### Source passage
....................

Various polycondensation polymers represented by a polyester resin such as polyethylene terephthalate (hereinafter abbreviated as “PET”) have been noticed as having characteristics such as superior heat resistance and mechanical properties and also recently as environmentally friendly recyclable material and has widely been used as fibers, magnetic tapes, packaging films, sheets or injection molded products in various applications or preform for producing beverage containers.
A hollow product produced by blow molding of preform, in particular, has superior characteristics of such as light weight, impact resistance and transparency, along with recyclability, by which demand as containers for various beverage such as carbonated drink or juice, tea and mineral water, or liquid seasoning such as soy sauce, sauce and salad oil, cosmetic and liquid detergent has rapidly increased and such market will be expected to expand further in the future.
These containers require not only to have superior strength, impact resistance and transparency but also not to affect taste of contents. Therefore, as a polycondensation polymer used, high degree of polymerization, no coloring and high quality with low content of impurity generated by thermal decomposition such as acetaldehyde, are required. Furthermore, such a polycondensation polymer is strongly required to be produced industrially stably, in good productivity and in low cost.

....................

### Record excerpts
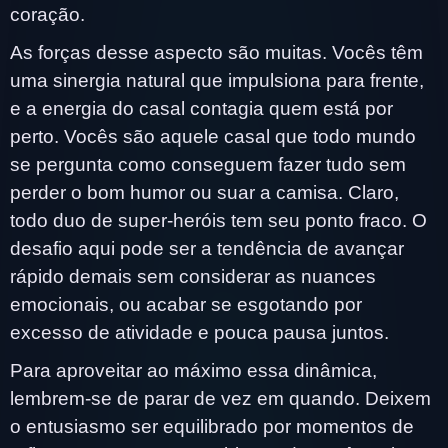
coração.
As forças desse aspecto são muitas. Vocês têm
uma sinergia natural que impulsiona para frente,
e a energia do casal contagia quem está por
perto. Vocês são aquele casal que todo mundo
se pergunta como conseguem fazer tudo sem
perder o bom humor ou suar a camisa. Claro,
todo duo de super-heróis tem seu ponto fraco. O
desafio aqui pode ser a tendência de avançar
rápido demais sem considerar as nuances
emocionais, ou acabar se esgotando por
excesso de atividade e pouca pausa juntos.
Para aproveitar ao máximo essa dinâmica,
lembrem-se de parar de vez em quando. Deixem
o entusiasmo ser equilibrado por momentos de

....................

### How to complete this task
Extend the passage on polyester resins, beginning right after its final sentence. The rows have no connection to the passage on polyester resins.

### Exercise answer
In case of a hollow product made of a PET resin, preform is produced by injection molding of resin pellets prepared by solid phase polymerization yielding low coloring and small acetaldehyde content, however, recently as a low cost production method, such a method has been proposed for producing preform by transferring a PET resin produced by continuously melt polymerization into a preform molding machine in molten state as it is (see, for example, patent documents 1 to 16).
To produce a molded product with stable quality, it is necessary to adjust quality and amount of a molten resin transferred to a molding machine at constant level. However, methods proposed up to now are not easy to stably maintain quality of a molded product, because a polycondensation resin represented by a PET resin causes a thermal decomposition reaction in a long period of residence as molten state, which results in lower quality problems such as, depending on residence time, accumulation of a decomposed product such as acetaldehyde, decrease in molecular weight and coloring. In addition to the above, molecular weight may decrease during transferring a resin discharged from a polymerization reactor to a molding machine, which may result in variation of melt viscosity and thus transferring amount. The transferring amount to the molding machine may also be changed due to variation of melt viscosity of a resin discharged from the polymerization reactor by change in polymerization system before that.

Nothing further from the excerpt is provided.